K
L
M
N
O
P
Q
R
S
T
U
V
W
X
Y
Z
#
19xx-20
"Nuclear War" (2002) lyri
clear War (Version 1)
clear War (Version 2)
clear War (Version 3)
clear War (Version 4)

____

_Exercise directions:_ Where a line of the records holds the word "Version", copy that line.

_Task output:_
clear War (Version 1)
clear War (Version 2)
clear War (Version 3)
clear War (Version 4)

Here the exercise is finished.